* Task objective *
Could you set down exactly the lines in the records below between the line holding "(174, 142) none" and the line holding "[641,563,693,575] [469,595,525,604] [469,614,791,626]", inclusive?

* Data for this task *
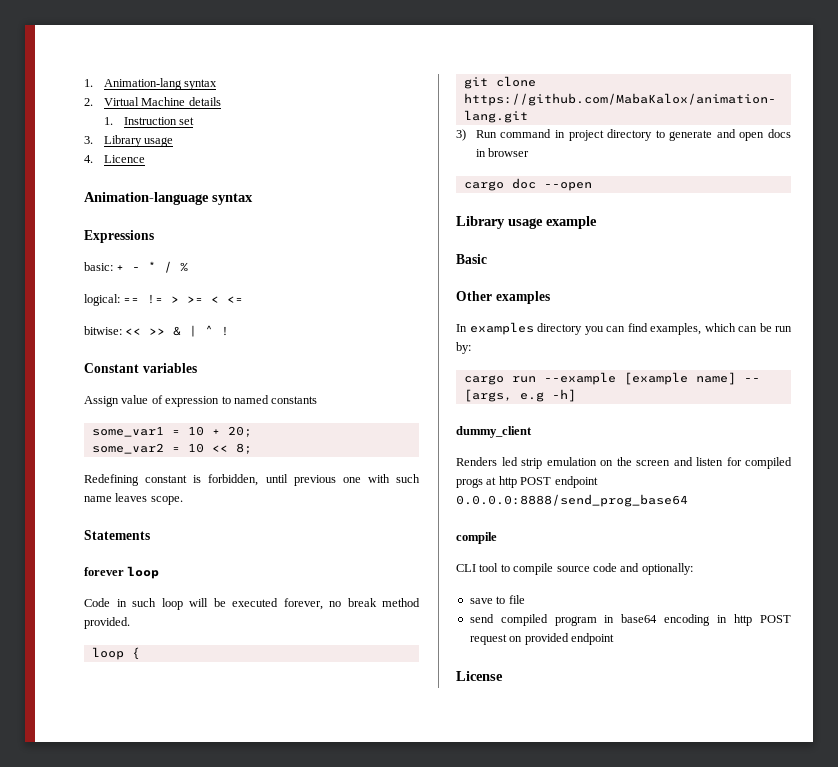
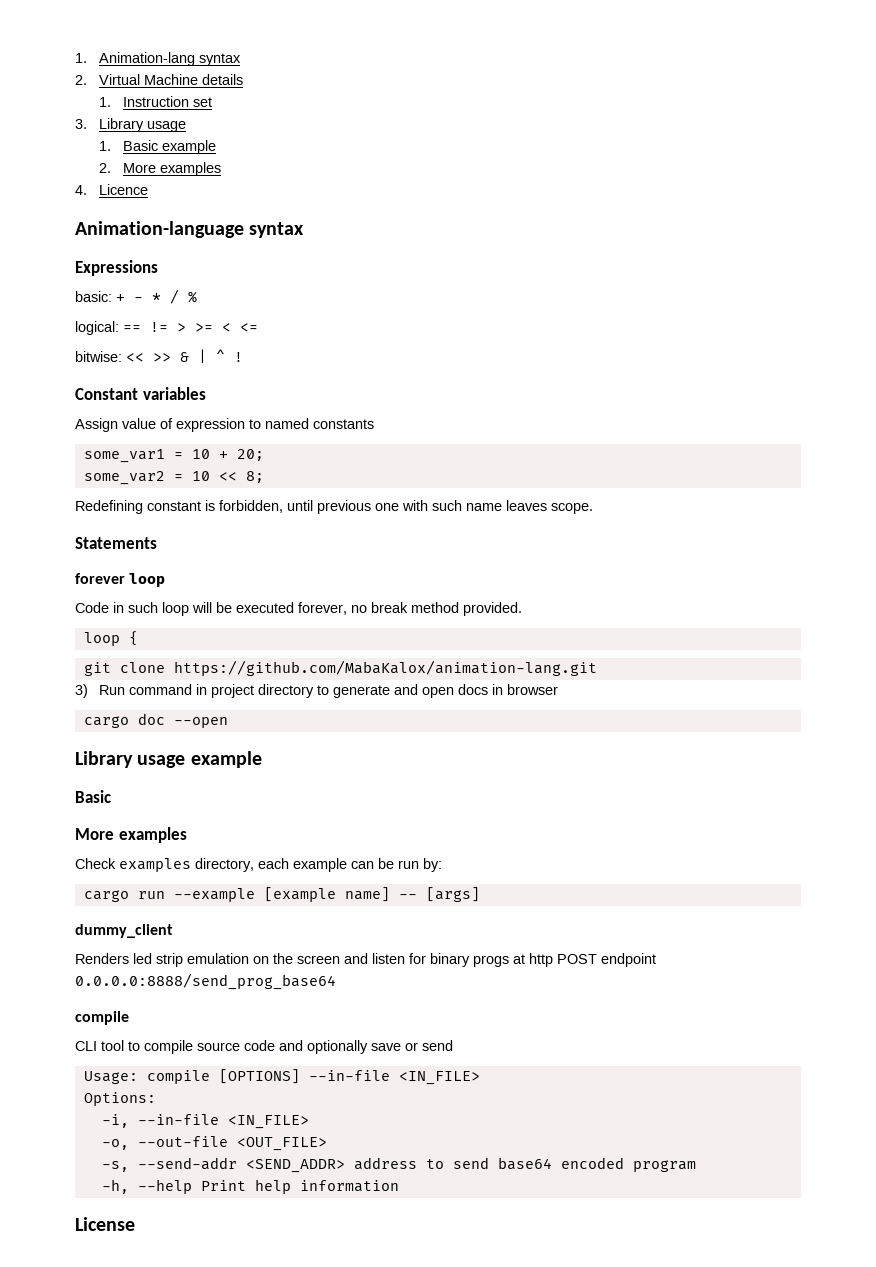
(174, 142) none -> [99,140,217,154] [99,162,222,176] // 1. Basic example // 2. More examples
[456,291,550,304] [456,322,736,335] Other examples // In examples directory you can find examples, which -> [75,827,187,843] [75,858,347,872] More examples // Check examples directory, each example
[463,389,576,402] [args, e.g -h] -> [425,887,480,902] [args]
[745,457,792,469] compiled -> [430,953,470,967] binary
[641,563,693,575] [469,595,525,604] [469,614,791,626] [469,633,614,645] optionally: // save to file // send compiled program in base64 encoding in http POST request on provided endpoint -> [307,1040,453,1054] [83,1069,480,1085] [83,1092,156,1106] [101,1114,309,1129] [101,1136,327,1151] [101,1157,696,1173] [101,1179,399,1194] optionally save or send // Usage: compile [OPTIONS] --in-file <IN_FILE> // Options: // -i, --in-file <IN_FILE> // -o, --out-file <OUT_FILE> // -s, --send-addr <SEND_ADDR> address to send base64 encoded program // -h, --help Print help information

...

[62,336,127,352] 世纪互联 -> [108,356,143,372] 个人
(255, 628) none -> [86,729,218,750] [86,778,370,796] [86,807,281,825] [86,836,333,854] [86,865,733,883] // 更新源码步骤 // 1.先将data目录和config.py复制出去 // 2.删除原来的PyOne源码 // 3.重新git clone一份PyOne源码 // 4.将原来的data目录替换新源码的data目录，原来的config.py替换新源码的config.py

* Exercise solution *
(174, 142) none -> [99,140,217,154] [99,162,222,176] // 1. Basic example // 2. More examples
[456,291,550,304] [456,322,736,335] Other examples // In examples directory you can find examples, which -> [75,827,187,843] [75,858,347,872] More examples // Check examples directory, each example
[463,389,576,402] [args, e.g -h] -> [425,887,480,902] [args]
[745,457,792,469] compiled -> [430,953,470,967] binary
[641,563,693,575] [469,595,525,604] [469,614,791,626] [469,633,614,645] optionally: // save to file // send compiled program in base64 encoding in http POST request on provided endpoint -> [307,1040,453,1054] [83,1069,480,1085] [83,1092,156,1106] [101,1114,309,1129] [101,1136,327,1151] [101,1157,696,1173] [101,1179,399,1194] optionally save or send // Usage: compile [OPTIONS] --in-file <IN_FILE> // Options: // -i, --in-file <IN_FILE> // -o, --out-file <OUT_FILE> // -s, --send-addr <SEND_ADDR> address to send base64 encoded program // -h, --help Print help information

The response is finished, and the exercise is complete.